Xeon D is targeted at the edge
Last week, Intel announced its new Intel Xeon D-2100 processor family, a follow-up to the company’s Intel Xeon Scalable Platform launch last year (read my initial coverage here). The new offering is geared towards bringing many of the capabilities of Xeon Scalable Platform to edge computing and other workloads that necessitate power and performance density. Xeon D is a new part in a family of processors, including the Intel Xeon Scalable Processor and the Atom C3000 processor, which vary by raw performance, density, power draw, and price. I see this as a promising addition to Intel’s portfolio, and one that fills an important niche. Here’s my take on the part.
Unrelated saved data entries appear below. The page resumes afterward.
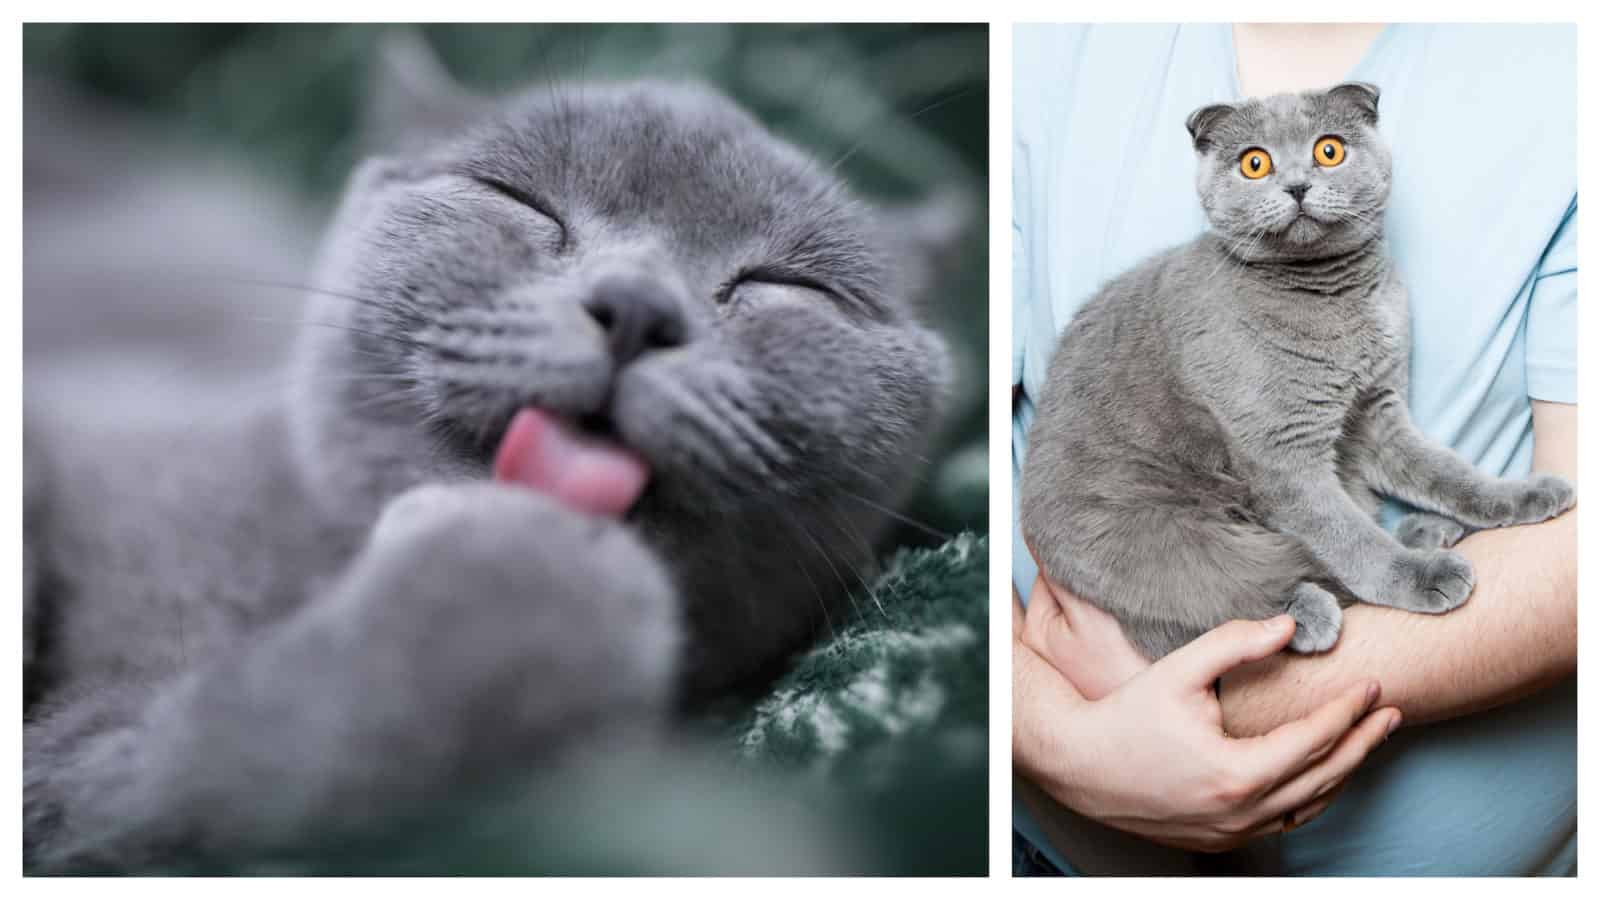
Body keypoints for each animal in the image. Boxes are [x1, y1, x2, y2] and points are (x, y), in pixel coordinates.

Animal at [1024, 82, 1574, 659]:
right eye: (1255, 163)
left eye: (1328, 150)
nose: (1297, 186)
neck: (1333, 299)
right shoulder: (1282, 456)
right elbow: (1346, 537)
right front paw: (1417, 578)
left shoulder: (1377, 410)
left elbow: (1444, 472)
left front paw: (1516, 497)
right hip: (1160, 537)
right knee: (1214, 593)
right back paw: (1311, 608)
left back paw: (1426, 532)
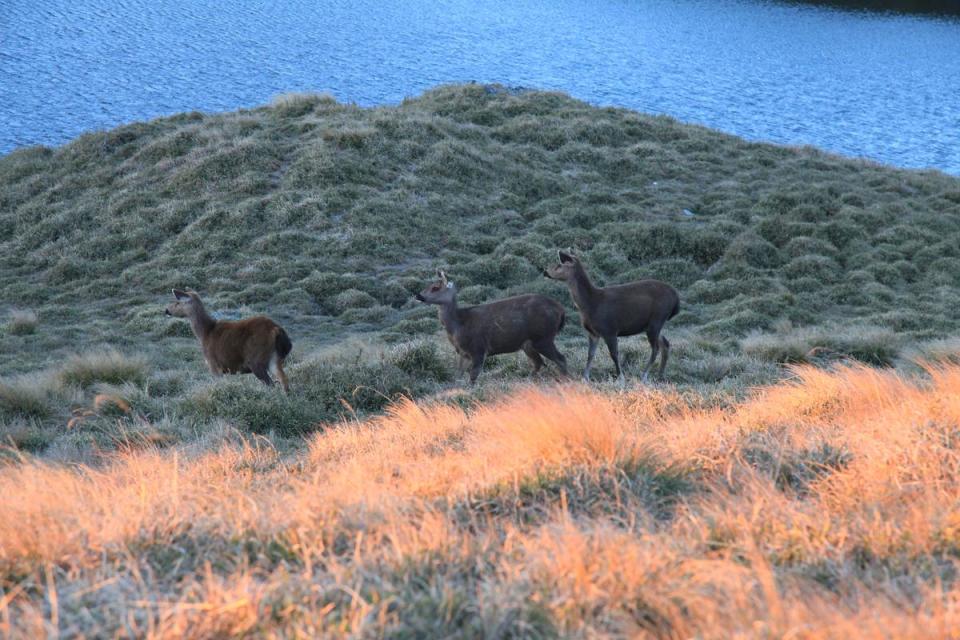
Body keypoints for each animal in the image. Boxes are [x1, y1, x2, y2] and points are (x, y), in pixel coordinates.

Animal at [414, 270, 568, 384]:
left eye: (435, 287)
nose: (418, 295)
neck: (458, 325)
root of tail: (560, 310)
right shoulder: (463, 353)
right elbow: (458, 376)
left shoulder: (478, 348)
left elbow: (473, 377)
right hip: (528, 343)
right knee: (539, 362)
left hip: (543, 337)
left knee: (560, 359)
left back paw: (565, 381)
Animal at [544, 249, 680, 380]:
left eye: (559, 265)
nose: (545, 272)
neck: (591, 304)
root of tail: (676, 298)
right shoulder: (593, 333)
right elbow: (590, 354)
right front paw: (585, 377)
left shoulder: (609, 329)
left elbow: (614, 354)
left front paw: (621, 378)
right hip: (653, 324)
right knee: (665, 343)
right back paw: (660, 375)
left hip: (657, 318)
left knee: (655, 348)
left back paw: (644, 376)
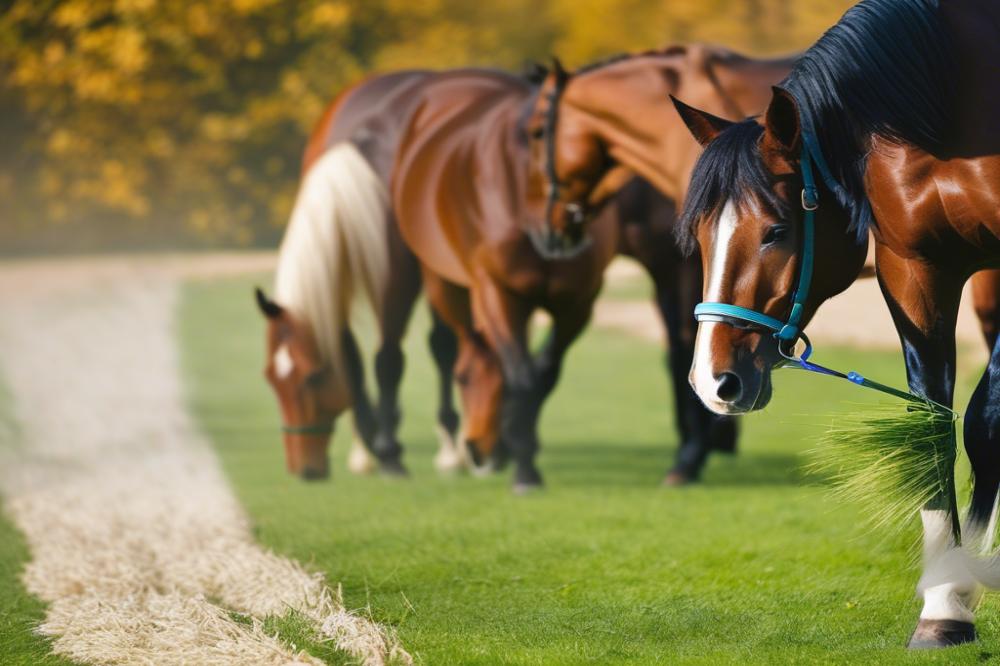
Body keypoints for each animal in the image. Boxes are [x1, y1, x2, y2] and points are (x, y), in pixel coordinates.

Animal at [258, 46, 796, 486]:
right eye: (272, 381)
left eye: (309, 379)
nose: (303, 468)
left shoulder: (617, 285)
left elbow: (551, 368)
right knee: (415, 347)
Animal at [660, 0, 1000, 644]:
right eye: (699, 235)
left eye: (775, 230)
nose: (713, 381)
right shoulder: (914, 268)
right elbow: (931, 429)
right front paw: (946, 602)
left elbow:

Expanding on Xeon Scalable Platform
When the Xeon Scalable Platform was released mid-2017, I called it the company’s broadest datacenter and carrier play to date. Targeting workloads for enterprises, carriers, HPC, cloud, and AI, the launch marked a significant expansion of Intel’s datacenter efforts. The Xeon Scalable Processor promised on average a 1.65x performance increase over the previous generation of Xeon, and its comprehensive package of chip improvements, platform enhancements, accelerators, and software stacks targeted specific workloads, down to the silicon level. I wrote then that the Xeon Scalable Processors gave Intel growth potential in areas it has historically struggled in, while simultaneously allowing the company to defend its CPU turf. Flash forward to now, and it looks like the new processors are doing pretty well—Intel is seeing double-digit growth in its datacenter group, driven by Xeon Scalable chips, with 20% YoY growth in Q4 2017 versus Q4 2016. Sure some of this was pent-up cloud demand, but even a 10% bump would have been respectable.
Xeon D targets the “edge”
This brings us to Xeon D. The edge compute market is one of the fastest growing in the industry. With the proliferation of smartphones, smart cars, and drones, the approximately 10 billion current IoT end points are creating an incredible amount of data—and it is growing exponentially. This data needs to be processed either in the device, gateway, “distributed core,” or the traditional or cloud datacenter. When responsiveness and security are key, the data is best processed as close to the source as possible—hence, edge compute. Carriers, enterprises, and CSPs are completely overhauling their networks to address this data explosion, and with Xeon D, Intel is trying to get a piece of the action. With Xeon D, Intel is intending to serve the growing edge compute market but also replace older MIPS and PowerPC installs.
Xeon-D is optimized for “edge applications.” I’m not talking about smartphones or drones, but rather the dense servers that process all that data at the edge of the network, outside of the traditional datacenter. Think carriers processing data from 5G and enterprise apps through SD-WANs, CSPs delivering video from the edge, and all customers offering warm (versus hot and cold) storage. Think of smart factories, smart retail. There’s a lot of potential here.
The Intel Xeon D-2100 isn’t technically an SOC, but rather a system on a package. In the end, no one cares as long as the power, performance, package size and price are right—but I still have to call that out. The Xeon D-2100 boasts an entire host of integrated capabilities—hardware-enhanced virtualization, quad-port 10 Gigabit Ethernet, 16 SATA ports, Intel Advanced Vector Extensions 512, and Intel’s patented QuickAssist Technology (QAT). Intel says that this increased QAT performance improves the offloading of task-bound cycles, and allows for more CPU headroom for intensive applications and service delivery. Other features include Intel Data Direct I/O (which promises to improve packet performance and efficiency at the edge) and the same Intel Mesh architecture found in the Intel Xeon Scalable processors, which the company says will deliver predictable performance and latency and reduce complexity for customers who have previous experience with Intel Xeon Scalable platforms.
Compared to its predecessor, the D-1500, the D-2100 is claiming as much as 1.6x general compute performance, 29% better packet transfer performance for multi-access edge computing, 2.9x network performance, and 2.8x warm storage performance. In a nutshell, Xeon D-2100 is all about delivering the highest performance at the highest density and lowest power.
Intel announced a bunch of Xeon D-2100’s host of launch-day partners—Dell EMC, Ericsson, F5, NEC, NetApp, Palo Alto Net, and Supermicro. This says a lot about the industry’s confidence in the platform and includes who you might expect. To me, notable exclusions from the list were Hewlett Packard Enterprise and Huawei, both who play strong at the edge. One might also wonder how Lenovo fits into the picture, but it isn’t really playing aggressively on the edge yet.
Xeon-D launch partners
All in all, the Xeon D-2100 looks to be a great follow-up to the Xeon Scalable Platform launch, hitting many of the right notes to be attractive to those playing in the growing edge compute market and other power and performance-dense workload environments. Intel continues to broaden and diversify its reach and edge compute is a growth market for Intel—I look forward to seeing how the D-2100 lands with CSP, carriers, and enterprises in the coming months.